Sempre a Gerusalemme c’è stata l’occasione di incontrare la comunità ebraica italiana, che ha accolto la delegazione torinese nel museo Nahon e nella antica sinagoga. Anche qui un dettaglio, tra gli altri, che richiama i numerosi legami tra questo luogo e Torino: una raccolta di opere di Luzzati, il cui presepe, proprio in questi giorni, è esposto in piazza don Pollarolo a Torino.
La missione si è conclusa in una giornata intensa che è iniziata con la visita alla tomba di Lazzaro a Betania e si è conclusa con l’omaggio al memoriale di Rabin a Tel Aviv, passando per lo Yad Vashem, la Tel Aviv University e l’illuminante incontro con il sindaco Ron Huldai.
Una missione che, per espressa volontà del sindaco Lo Russo, ha voluto toccare sia le città palestinesi che quelle israeliane, al fine di rafforzare le collaborazioni con entrambe le realtà, pur nelle diverse modalità, nell’attesa che la diplomazia e la politica internazionale riescano a portare in questa Terra, santa per tutti, le condizioni di una pace giusta.

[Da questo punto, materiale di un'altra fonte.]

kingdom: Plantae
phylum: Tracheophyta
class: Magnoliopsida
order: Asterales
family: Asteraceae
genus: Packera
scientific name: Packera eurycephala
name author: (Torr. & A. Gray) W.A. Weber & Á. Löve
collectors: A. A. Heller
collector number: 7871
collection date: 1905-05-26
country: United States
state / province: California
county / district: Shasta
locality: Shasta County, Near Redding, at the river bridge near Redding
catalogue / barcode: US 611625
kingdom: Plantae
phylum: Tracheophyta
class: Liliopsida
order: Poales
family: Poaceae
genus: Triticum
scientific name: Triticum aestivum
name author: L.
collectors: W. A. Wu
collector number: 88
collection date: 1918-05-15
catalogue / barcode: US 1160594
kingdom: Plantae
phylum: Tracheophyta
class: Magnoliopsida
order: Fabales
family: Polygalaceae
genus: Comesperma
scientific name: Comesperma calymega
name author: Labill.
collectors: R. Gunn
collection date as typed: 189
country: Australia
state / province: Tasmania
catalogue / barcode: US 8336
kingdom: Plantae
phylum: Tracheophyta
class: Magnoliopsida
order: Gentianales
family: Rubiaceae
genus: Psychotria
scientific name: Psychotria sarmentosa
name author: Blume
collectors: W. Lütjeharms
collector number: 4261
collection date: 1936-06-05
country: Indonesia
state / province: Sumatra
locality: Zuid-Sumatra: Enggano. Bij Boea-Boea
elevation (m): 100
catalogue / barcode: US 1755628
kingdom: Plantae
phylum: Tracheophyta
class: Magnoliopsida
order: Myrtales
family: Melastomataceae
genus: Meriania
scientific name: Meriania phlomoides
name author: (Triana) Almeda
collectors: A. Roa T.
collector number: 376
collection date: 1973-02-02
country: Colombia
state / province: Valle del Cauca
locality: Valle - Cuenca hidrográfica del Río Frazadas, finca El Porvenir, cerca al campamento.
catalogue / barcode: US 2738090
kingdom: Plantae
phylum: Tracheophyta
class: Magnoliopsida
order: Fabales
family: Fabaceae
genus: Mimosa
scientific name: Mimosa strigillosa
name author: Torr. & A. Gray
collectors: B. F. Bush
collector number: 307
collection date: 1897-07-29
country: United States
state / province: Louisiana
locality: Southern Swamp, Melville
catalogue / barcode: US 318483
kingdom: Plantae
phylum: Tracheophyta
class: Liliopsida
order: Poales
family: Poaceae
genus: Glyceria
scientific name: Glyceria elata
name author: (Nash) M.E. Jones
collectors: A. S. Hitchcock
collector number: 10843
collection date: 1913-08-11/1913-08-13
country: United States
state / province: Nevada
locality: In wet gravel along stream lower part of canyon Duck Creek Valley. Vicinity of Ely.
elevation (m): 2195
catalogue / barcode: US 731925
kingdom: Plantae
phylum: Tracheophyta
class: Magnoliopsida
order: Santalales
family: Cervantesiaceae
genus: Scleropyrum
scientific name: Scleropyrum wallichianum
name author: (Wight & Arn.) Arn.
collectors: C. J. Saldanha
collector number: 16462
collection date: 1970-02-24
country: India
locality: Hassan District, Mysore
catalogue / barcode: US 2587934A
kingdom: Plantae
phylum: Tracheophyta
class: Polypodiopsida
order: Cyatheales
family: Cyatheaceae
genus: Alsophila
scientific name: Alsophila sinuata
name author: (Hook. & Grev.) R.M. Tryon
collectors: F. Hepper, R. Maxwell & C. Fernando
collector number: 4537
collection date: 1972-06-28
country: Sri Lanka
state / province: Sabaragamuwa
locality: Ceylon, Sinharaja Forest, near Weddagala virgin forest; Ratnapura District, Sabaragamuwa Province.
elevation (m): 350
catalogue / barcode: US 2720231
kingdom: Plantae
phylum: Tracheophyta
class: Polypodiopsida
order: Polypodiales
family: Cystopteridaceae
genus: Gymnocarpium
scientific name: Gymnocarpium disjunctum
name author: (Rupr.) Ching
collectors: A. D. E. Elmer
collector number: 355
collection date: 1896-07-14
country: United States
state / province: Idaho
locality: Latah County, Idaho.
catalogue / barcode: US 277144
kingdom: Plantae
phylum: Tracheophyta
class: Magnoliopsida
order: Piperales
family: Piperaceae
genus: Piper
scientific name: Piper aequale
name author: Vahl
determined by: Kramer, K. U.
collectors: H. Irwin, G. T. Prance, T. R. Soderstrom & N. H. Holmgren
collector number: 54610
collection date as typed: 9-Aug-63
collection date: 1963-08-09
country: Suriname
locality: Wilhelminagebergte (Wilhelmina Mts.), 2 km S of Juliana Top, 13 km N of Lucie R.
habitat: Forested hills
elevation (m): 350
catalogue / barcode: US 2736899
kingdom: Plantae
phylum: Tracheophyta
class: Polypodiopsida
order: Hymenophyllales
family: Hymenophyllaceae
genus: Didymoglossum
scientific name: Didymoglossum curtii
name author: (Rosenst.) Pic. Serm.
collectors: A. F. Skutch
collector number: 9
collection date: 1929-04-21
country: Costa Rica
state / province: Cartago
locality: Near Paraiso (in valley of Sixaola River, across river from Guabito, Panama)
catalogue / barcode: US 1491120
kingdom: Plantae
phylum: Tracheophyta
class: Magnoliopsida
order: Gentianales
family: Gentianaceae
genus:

Questa scelta di concretezza rimanda all’approccio alla cooperazione internazionale decentrata di un altro grande sindaco italiano, che aveva individuato come ruolo specifico delle città, quello di «creare un sistema di ponti – scientifici, tecnici, economici, commerciali, urbanistici, politici, sociali, culturali, spirituali – che unisca le une alle altre, in modo organico… Questa è l’idea nuova: costruire un sistema di ponti che si estenda su tutto il mondo e che realizzi, a livello delle città, l’unità di tutti i popoli, di tutte le città e di tutte le nazioni. Le città unite: l’altro volto – integratore ed in certo modo essenziale – delle nazioni unite!» (Giorgio La Pira, 1967).